Segment Open

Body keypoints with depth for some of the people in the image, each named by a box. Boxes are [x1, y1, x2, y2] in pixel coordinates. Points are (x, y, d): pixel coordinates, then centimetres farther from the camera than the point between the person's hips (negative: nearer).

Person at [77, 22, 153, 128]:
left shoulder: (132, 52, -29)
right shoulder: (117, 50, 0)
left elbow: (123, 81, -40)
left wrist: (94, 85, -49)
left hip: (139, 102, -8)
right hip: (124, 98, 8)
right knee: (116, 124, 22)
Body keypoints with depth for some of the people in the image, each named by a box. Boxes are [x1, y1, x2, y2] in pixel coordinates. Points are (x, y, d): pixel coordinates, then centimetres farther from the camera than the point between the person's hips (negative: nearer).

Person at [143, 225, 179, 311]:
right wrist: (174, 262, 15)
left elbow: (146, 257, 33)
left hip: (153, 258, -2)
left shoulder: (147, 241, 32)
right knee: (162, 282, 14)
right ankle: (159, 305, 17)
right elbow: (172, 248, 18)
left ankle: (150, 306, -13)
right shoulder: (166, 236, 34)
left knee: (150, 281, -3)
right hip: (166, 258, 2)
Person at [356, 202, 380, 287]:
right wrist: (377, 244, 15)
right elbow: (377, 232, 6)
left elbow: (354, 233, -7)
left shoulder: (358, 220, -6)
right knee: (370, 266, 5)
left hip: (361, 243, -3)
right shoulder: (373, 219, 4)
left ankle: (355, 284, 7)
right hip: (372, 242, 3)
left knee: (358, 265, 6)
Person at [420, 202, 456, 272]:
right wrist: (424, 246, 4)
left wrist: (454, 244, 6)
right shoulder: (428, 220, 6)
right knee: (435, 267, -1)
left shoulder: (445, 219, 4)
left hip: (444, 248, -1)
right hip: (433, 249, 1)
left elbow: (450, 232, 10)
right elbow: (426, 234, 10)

Segment Closed
Segment Open

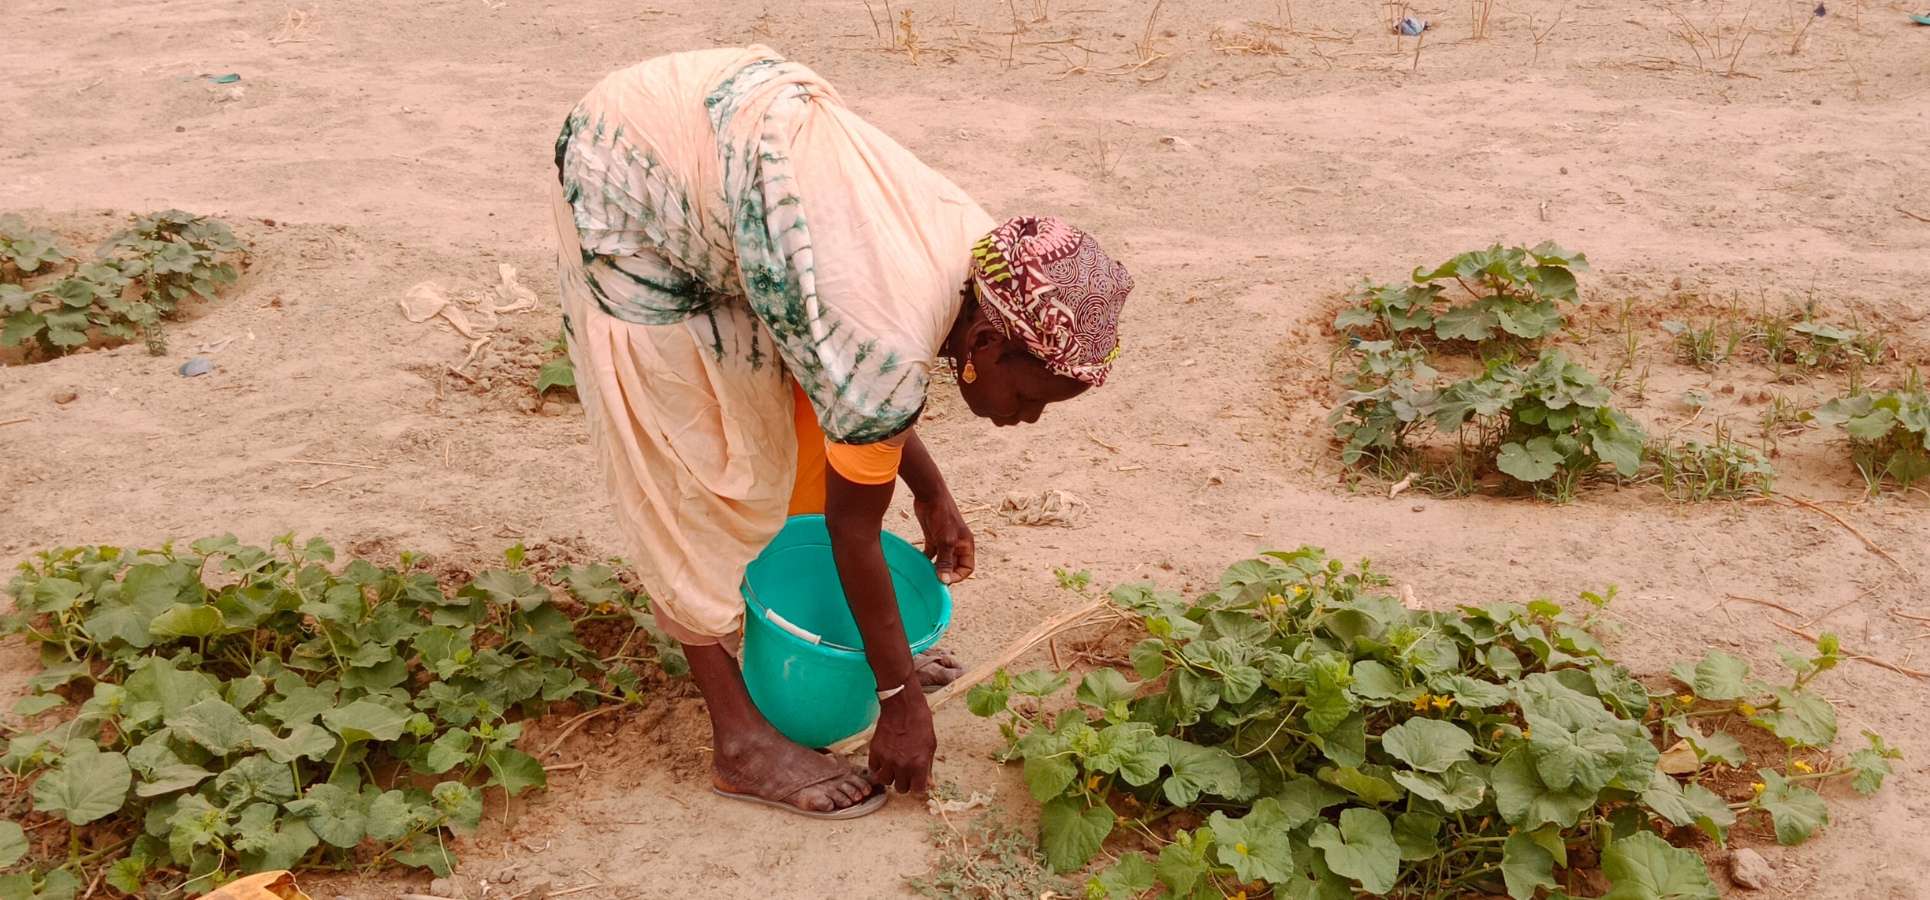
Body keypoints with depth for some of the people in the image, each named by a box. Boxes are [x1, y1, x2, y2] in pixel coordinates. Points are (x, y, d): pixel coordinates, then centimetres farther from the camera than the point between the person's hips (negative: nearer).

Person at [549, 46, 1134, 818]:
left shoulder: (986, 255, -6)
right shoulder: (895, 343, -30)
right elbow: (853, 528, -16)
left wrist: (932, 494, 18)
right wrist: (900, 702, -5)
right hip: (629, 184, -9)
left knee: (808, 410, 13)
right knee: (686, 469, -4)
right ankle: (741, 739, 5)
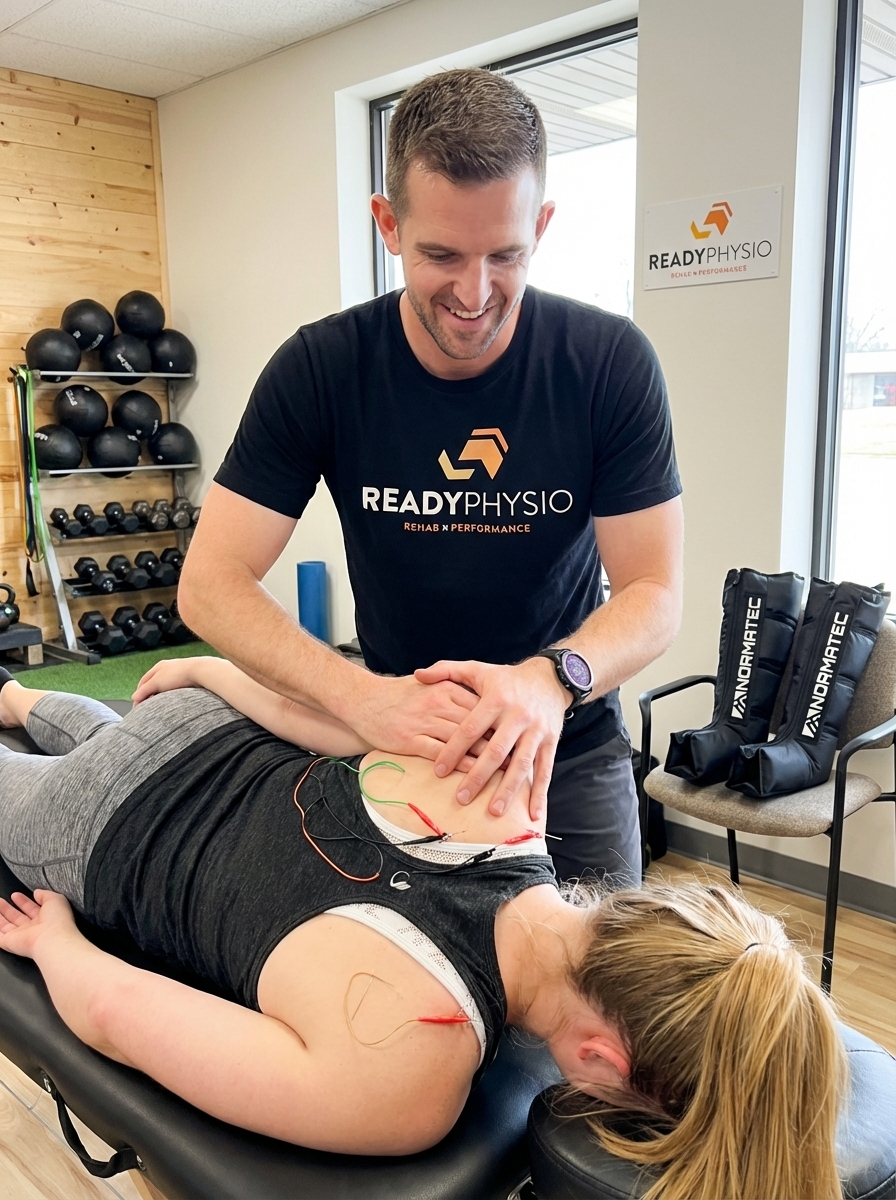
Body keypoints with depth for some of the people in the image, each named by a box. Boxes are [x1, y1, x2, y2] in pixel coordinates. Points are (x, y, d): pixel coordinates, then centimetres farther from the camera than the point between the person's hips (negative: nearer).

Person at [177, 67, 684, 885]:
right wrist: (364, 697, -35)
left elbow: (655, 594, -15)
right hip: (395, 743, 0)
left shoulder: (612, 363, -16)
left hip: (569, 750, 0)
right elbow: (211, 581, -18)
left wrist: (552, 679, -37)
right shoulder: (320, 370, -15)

Segment Closed
Segment Open

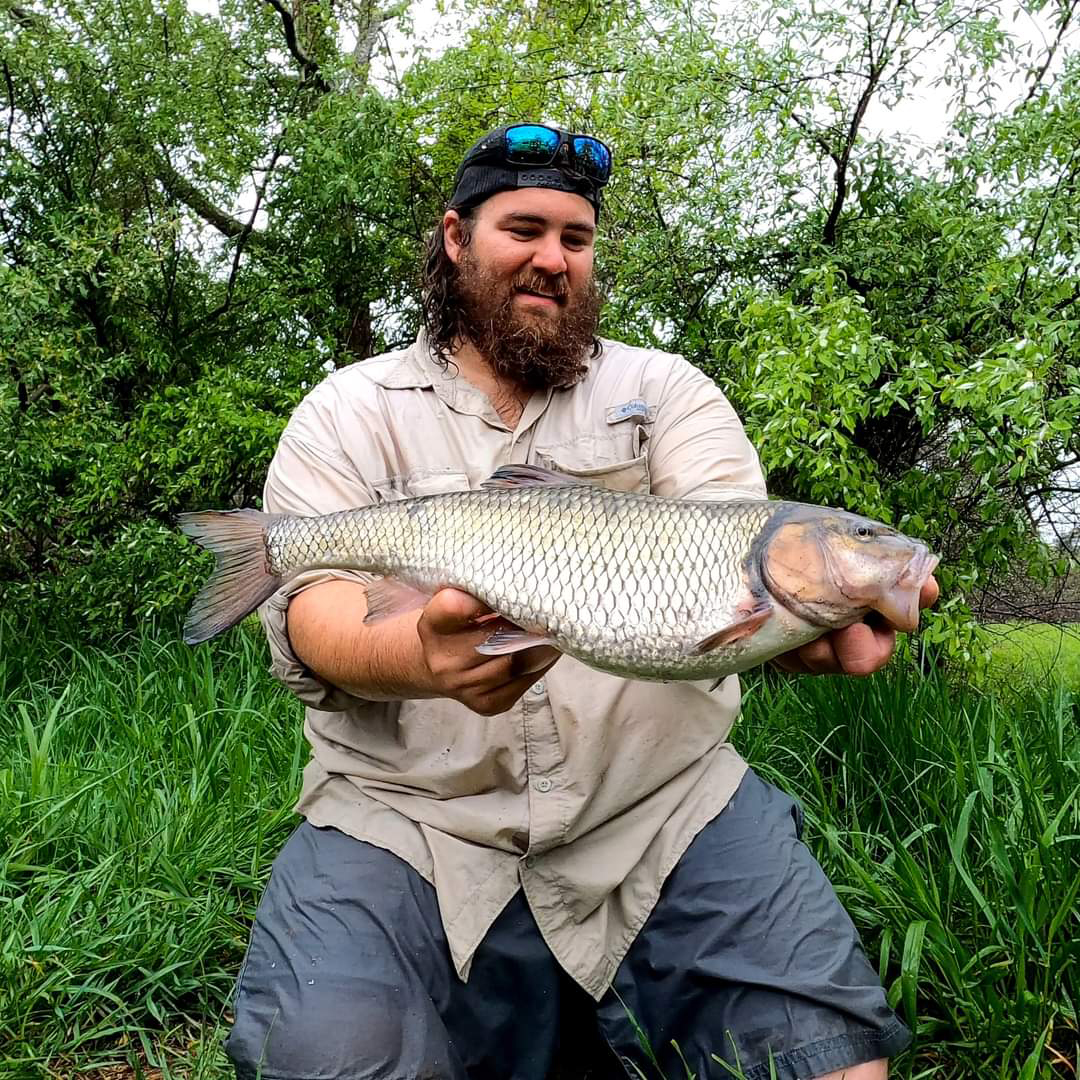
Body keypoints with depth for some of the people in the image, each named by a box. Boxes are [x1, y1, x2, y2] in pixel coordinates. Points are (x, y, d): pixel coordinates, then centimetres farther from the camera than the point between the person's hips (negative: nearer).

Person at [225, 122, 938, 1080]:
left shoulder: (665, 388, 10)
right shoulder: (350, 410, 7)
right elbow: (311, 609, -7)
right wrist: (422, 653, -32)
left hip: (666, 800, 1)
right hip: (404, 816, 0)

Segment Closed

Work required ▸
Could you find every line in the records above that has the string "elbow" and copy it?

Response ▸
left elbow: (123, 81, -40)
left elbow: (146, 257, 33)
right elbow: (172, 248, 18)
right elbow: (377, 232, 6)
left elbow: (354, 233, -7)
left elbow: (450, 232, 10)
right elbow: (426, 234, 10)
right elbow: (853, 528, -16)
left elbow: (655, 594, -15)
right elbow: (211, 581, -18)
right elbow: (311, 609, -7)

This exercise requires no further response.